# Concluding thoughts on Esther(week 10)



## Eoghan (Jan 8, 2011)

We finished Esther today and I would have to say that my impression of Esther is one of deference. She deferred to the eunuch in charge of the harem, she showed deference to Xerxes, she also showed deference to Mordecai. When it came to making her request she was not above deferring until the following day and even than waited until the sfter-dinner coffee (OK, I know it was wine). Her deference won her friends and the "love" of the king, yet she was no push-over. She stood up to Xerxes and risked her life for her people.

As regards the celebration of providence I was struck by the irony of calling the festival "Purim" after pur - meaning casting lots. I really think Mordecai was making fun of the pagan idea of chance being directed by pagan deities. Pur is eaten up by Providence just as the fish eats the darwin fish (creationist "in" joke).

I was reminded of John Flavels work on providence and his argument that we celebrate Guy Fawkes night just as the Jews celebrated Purim. (p108 of the paperback Banner edition). I also read that the Puritans took it to America. Do Ameriocans still celebrate it, or was it dropped after the colonies rebelled? ;-)

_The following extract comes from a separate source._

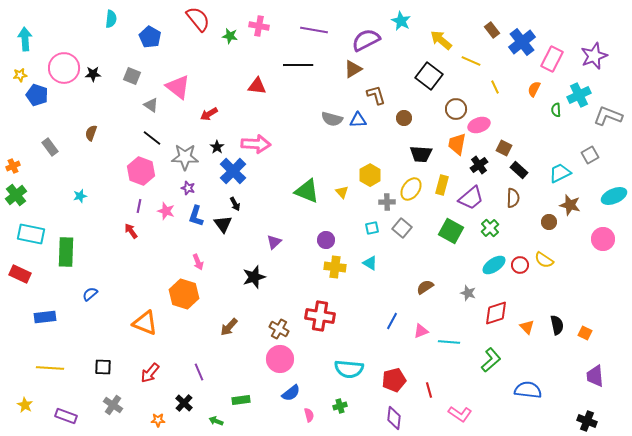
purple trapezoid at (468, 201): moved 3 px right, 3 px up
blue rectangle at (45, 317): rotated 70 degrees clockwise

My next posts for the next 12 weeks or so will probably be about Daniel.


----------



## Jack K (Jan 8, 2011)

I like your thoughts on "Purim" and providence. Very nice insight there.

BTW... the average American would not be able to tell you the first thing about Guy Fawkes night. It's nearly completely forgotten here.


----------



## Peairtach (Jan 8, 2011)

> It's nearly completely forgotten here.



Remember, remember the 5th of November,
Gunpowder, treason and plot....


----------



## Eoghan (Jan 12, 2011)

Decades ago when I organised a fireworks party for some of the young people from my church I read a passage from scripture (?) and then spoke about the remarkable providence in preventing the overthrow of the government and a return to Roman Catholicism. After the party my flat mate reported back to me that half of those present thought it was all a big joke.

In my defence I has just finished reading John Flavel.

In the present climate would we be allowed to celebrate such providences?


----------